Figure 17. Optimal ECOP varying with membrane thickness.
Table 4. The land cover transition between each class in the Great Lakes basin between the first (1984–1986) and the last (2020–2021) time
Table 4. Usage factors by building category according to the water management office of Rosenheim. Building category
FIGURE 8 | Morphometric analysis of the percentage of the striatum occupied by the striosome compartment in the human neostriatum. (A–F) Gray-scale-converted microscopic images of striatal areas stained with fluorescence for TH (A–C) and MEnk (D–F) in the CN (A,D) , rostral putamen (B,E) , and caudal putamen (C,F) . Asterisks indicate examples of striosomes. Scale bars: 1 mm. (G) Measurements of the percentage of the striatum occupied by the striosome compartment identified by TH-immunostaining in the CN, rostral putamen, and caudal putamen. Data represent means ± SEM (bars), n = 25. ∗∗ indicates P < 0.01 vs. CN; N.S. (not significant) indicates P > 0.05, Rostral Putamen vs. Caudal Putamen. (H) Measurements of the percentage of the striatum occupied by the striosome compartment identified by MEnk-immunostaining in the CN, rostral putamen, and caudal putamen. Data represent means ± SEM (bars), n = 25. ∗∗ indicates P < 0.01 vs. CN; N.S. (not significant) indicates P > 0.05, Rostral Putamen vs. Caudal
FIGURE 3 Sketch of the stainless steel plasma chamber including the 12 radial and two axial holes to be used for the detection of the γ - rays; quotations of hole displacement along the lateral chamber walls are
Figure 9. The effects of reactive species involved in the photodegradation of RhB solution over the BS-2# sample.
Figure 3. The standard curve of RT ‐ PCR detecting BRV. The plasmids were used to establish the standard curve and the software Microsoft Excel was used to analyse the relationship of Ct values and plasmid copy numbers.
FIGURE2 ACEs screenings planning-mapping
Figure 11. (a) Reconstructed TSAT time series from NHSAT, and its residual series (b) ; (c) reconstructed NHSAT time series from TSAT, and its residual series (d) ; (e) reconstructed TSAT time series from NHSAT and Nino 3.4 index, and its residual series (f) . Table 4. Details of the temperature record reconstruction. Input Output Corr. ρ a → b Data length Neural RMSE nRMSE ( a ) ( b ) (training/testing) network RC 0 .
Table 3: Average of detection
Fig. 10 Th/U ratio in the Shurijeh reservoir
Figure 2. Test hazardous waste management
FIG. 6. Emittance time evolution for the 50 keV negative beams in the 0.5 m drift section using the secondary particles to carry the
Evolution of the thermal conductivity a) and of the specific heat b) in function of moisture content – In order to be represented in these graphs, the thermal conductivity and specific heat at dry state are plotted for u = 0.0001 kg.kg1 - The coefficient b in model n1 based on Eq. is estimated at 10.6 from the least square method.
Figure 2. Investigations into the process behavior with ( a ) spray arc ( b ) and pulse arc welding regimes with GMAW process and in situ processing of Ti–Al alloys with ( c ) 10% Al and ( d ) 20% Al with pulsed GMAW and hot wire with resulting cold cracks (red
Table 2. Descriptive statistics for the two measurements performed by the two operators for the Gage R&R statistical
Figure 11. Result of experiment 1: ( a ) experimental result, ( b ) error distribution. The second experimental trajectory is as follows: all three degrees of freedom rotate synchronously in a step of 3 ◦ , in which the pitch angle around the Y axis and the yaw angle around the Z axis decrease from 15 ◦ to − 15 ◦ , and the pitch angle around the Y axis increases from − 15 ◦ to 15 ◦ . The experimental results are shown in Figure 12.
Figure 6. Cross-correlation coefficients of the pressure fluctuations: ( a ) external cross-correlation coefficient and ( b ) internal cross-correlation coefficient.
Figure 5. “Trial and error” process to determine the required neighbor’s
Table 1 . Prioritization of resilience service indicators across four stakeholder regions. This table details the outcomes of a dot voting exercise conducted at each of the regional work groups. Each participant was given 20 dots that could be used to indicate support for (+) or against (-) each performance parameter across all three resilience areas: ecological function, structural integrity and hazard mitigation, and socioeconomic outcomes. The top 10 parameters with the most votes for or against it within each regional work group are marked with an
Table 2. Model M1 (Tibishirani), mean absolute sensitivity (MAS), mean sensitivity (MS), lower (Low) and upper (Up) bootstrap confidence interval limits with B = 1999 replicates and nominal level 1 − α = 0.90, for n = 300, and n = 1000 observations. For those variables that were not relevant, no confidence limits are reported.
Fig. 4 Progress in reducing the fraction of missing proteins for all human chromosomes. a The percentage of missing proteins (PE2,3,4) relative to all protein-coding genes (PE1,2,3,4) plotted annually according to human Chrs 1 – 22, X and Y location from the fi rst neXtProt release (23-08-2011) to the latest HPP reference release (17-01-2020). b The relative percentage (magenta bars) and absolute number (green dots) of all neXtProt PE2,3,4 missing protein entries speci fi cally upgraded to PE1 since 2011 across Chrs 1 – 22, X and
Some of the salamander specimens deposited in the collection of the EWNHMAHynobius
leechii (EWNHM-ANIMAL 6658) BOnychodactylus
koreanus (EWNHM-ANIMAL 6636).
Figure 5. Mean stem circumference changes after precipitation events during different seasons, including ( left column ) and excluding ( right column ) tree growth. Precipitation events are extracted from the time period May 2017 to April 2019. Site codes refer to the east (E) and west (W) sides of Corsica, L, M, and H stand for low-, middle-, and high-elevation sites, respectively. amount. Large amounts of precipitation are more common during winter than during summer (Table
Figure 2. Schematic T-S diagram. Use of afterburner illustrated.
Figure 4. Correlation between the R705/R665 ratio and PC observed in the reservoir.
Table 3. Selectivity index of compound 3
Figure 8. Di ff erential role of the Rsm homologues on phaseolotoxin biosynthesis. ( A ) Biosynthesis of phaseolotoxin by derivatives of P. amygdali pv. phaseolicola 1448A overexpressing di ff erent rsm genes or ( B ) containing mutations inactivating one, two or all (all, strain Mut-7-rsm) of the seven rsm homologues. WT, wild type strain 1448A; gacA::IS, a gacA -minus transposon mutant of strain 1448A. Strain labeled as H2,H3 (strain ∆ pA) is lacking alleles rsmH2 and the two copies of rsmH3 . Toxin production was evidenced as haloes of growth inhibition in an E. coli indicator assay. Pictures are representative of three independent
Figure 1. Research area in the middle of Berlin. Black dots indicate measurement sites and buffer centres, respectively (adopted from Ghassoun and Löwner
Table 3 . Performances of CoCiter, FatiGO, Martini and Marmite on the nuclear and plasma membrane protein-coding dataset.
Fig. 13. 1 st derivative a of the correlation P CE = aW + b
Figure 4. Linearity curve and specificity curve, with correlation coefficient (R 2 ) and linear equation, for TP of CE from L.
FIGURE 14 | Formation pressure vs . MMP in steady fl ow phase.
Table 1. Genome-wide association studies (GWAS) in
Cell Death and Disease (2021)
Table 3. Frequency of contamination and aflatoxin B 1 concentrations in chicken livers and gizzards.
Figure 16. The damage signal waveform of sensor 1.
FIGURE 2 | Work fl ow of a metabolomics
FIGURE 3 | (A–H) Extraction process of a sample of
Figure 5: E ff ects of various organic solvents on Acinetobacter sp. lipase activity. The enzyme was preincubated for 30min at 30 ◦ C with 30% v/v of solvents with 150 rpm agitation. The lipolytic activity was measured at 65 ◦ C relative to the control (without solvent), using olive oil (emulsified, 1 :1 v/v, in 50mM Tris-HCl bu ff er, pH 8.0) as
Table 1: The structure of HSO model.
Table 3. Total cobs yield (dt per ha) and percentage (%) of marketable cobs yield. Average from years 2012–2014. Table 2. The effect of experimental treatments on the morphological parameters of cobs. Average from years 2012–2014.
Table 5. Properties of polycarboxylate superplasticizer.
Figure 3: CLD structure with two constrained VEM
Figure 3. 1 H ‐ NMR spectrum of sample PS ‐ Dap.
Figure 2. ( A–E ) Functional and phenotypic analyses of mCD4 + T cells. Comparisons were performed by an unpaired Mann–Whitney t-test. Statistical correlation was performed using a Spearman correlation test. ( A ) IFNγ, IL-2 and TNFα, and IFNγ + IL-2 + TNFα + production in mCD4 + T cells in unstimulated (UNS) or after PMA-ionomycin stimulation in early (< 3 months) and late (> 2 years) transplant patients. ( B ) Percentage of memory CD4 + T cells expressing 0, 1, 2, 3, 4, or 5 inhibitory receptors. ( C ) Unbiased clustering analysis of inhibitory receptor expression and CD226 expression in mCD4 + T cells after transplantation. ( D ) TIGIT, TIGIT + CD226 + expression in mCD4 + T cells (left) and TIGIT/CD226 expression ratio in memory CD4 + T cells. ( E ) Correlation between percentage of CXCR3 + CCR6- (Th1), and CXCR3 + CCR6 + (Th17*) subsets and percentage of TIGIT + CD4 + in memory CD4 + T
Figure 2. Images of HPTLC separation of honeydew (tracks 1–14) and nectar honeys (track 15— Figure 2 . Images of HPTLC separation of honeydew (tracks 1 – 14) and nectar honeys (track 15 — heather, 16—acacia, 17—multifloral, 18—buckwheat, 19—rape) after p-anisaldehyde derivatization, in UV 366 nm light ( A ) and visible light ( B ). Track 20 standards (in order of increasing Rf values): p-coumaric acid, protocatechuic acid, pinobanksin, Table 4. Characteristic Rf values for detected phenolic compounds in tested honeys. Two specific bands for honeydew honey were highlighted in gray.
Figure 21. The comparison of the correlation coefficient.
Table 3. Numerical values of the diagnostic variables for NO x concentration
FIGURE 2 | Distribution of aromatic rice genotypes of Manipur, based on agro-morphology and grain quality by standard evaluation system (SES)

_ACTIVITY_.
Give an exact copy of the lines above, from the top of the records to the line that contains "Figure 11. (a)", taking in both ends.

_ANSWER FOR THE TASK_.
Figure 17. Optimal ECOP varying with membrane thickness.
Table 4. The land cover transition between each class in the Great Lakes basin between the first (1984–1986) and the last (2020–2021) time
Table 4. Usage factors by building category according to the water management office of Rosenheim. Building category
FIGURE 8 | Morphometric analysis of the percentage of the striatum occupied by the striosome compartment in the human neostriatum. (A–F) Gray-scale-converted microscopic images of striatal areas stained with fluorescence for TH (A–C) and MEnk (D–F) in the CN (A,D) , rostral putamen (B,E) , and caudal putamen (C,F) . Asterisks indicate examples of striosomes. Scale bars: 1 mm. (G) Measurements of the percentage of the striatum occupied by the striosome compartment identified by TH-immunostaining in the CN, rostral putamen, and caudal putamen. Data represent means ± SEM (bars), n = 25. ∗∗ indicates P < 0.01 vs. CN; N.S. (not significant) indicates P > 0.05, Rostral Putamen vs. Caudal Putamen. (H) Measurements of the percentage of the striatum occupied by the striosome compartment identified by MEnk-immunostaining in the CN, rostral putamen, and caudal putamen. Data represent means ± SEM (bars), n = 25. ∗∗ indicates P < 0.01 vs. CN; N.S. (not significant) indicates P > 0.05, Rostral Putamen vs. Caudal
FIGURE 3 Sketch of the stainless steel plasma chamber including the 12 radial and two axial holes to be used for the detection of the γ - rays; quotations of hole displacement along the lateral chamber walls are
Figure 9. The effects of reactive species involved in the photodegradation of RhB solution over the BS-2# sample.
Figure 3. The standard curve of RT ‐ PCR detecting BRV. The plasmids were used to establish the standard curve and the software Microsoft Excel was used to analyse the relationship of Ct values and plasmid copy numbers.
FIGURE2 ACEs screenings planning-mapping
Figure 11. (a) Reconstructed TSAT time series from NHSAT, and its residual series (b) ; (c) reconstructed NHSAT time series from TSAT, and its residual series (d) ; (e) reconstructed TSAT time series from NHSAT and Nino 3.4 index, and its residual series (f) . Table 4. Details of the temperature record reconstruction. Input Output Corr. ρ a → b Data length Neural RMSE nRMSE ( a ) ( b ) (training/testing) network RC 0 .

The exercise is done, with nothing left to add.